Populisme … non populaire

Dans sa tête, plus cubique que jamais, il voulait un discours vrai. Une phraséologie qui emportera la conviction, loin de la langue de bois qu’il utilise pour commenter l’action gouvernementale ; même si, dans son for intérieur, il doit en avoir à dire. Comment parler sans être opaque? C’est ainsi que la gueulante «biliki» a fait le buzz.

Un buzz contre celui qui prenait la défense du parlementaire avec des arguments qu’il voulait non populistes ; alors que la chaleur communicative aidant, son discours fût un ratage par les mots utilisés, la harangue exprimée et les preuves avancées. Il croyait qu’il s’adressait à ses ouailles bien dressées alors que l’ensemble de la population allait l’entendre.

Argotant pour bien se faire comprendre, il montrait combien il méprisait ce peuple qui ne veut plus de ce genre de politique. Se prenant pour le seul compétent pour dire les choses telles qu’elles devraient l’être à son sens, il use d’un faux savoir en gesticulant et en citant, à tout va pour «noyer le poisson», une série de fonctionnaires de l’Etat. L’amalgame est ainsi patent en confondant indemnités et appointements. Il aurait été bien plus inspiré en parlant des inégalités salariales qui sont enregistrées aussi bien dans la fonction publique que dans le privé.

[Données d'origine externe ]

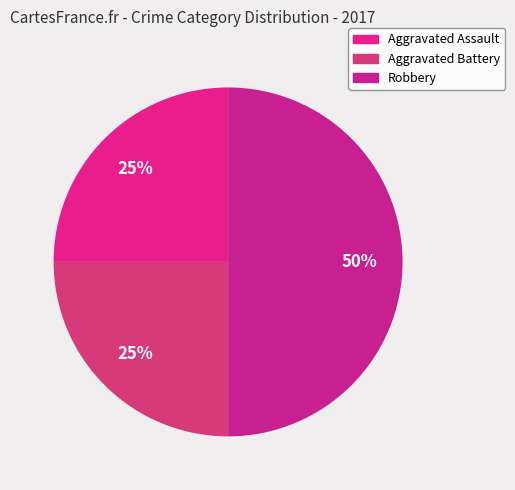

Which category has the biggest portion of the pie?

Robbery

Evitant de le dire de go, le faiseur malheureux de buzz envoie ses critiques d’une manière indirecte, sans la nommer, à la Commission Spéciale sur le modèle de développement pour avoir audité certains usagers des réseaux sociaux, blogueurs et/ou influenceurs. Méprise sur la gestion anticipée de la comm. de la CSMD et méprise sur ce nouveau lien social dont l’audience ne cesse d’augmenter et dont certaines cohortes FM ne cessent de monter au créneau quand il s’agit de défendre l’ordre qui plait au parlementaire cumulateur de mandats et d’indemnités.

Le cumul des indemnités est un véritable problème, comme celui des cumuls des mandats. On ne peut dépasser ni l’un ni l’autre en arguant que d’autres vaquent à leur travail pour gagner leur pain alors que l’intéressé n’a que cela pour subvenir à ses besoins. Quelle valeur de la représentativité d’un parlementaire donne-t-il quand il est assimilé à un apparatchik professionnel de la politique ? Un mandat électoral est différend d’un contrat de travail serait-il à durée déterminée. Bien mal acquis ne profite jamais!

Et que vient faire ce comportement où la générosité du loup est en question. Les lycanthropes sont-ils à Rabat, à Fès, à Casablanca, à Marrakech … et hurlent-ils pour étouffer la transformation démocratique de la société ? Se gorgeant de la rente, ils oublient leur créateur!

A quelques jours du tollé précédent un autre discours est venu nous prendre l’ouïe. Concernant la loi des finances projetée, il est plus savant et veut se raccrocher aux faits conséquents de la crise sanitaire. Il use, à raison, et abuse, à tort, de la solidarité nationale sans se soucier de la réalité fiscale inégalitaire que subit la population. Evitant le populisme par son approche, Il est non populaire par ses propositions qui relèvent du «réchauffé» de classe. On retorquera qu’il ne cherche pas à l’être. C’est son incommensurable défaut alors qu’il en a l’occasion de l’être en traduisant la volonté royale «d’œuvrer concomitamment, à la stimulation de l’activité économique et au renforcement de la protection sociale».

Ce gouvernement ne peut donner ce qu’il ne possède pas, redonner confiance, consolider la cohésion sociale, mobiliser et insuffler l’enthousiasme…

Le désordre économique ne peut être résorbé en aggravant la pesanteur du quotidien sur les ménages des salariés et des fonctionnaires soumis au prélèvement à la source. Il ne s’agit plus de solidarité quand il s’agit de faire supporter le fardeau par ceux qui sont déjà accablés par l’injustice fiscale; alors qu’il est allégé pour ceux qui engrangent depuis longtemps des bénéfices fort confortables; et parfois d’une manière contestée. Non populaire et procédant d’une continuité fiscale obsolète, cette mesure inique ne cadre pas avec la volonté de réforme maintes fois affirmée à ce sujet.

Le populisme tue la politique, autant que les mesures non populaires. Notre beau pays mérite mieux que subir un buzz «biliki» par un «dibchkhi» tenant du populisme, et que ses classes laborieuses se fassent user par une mesure non populaire.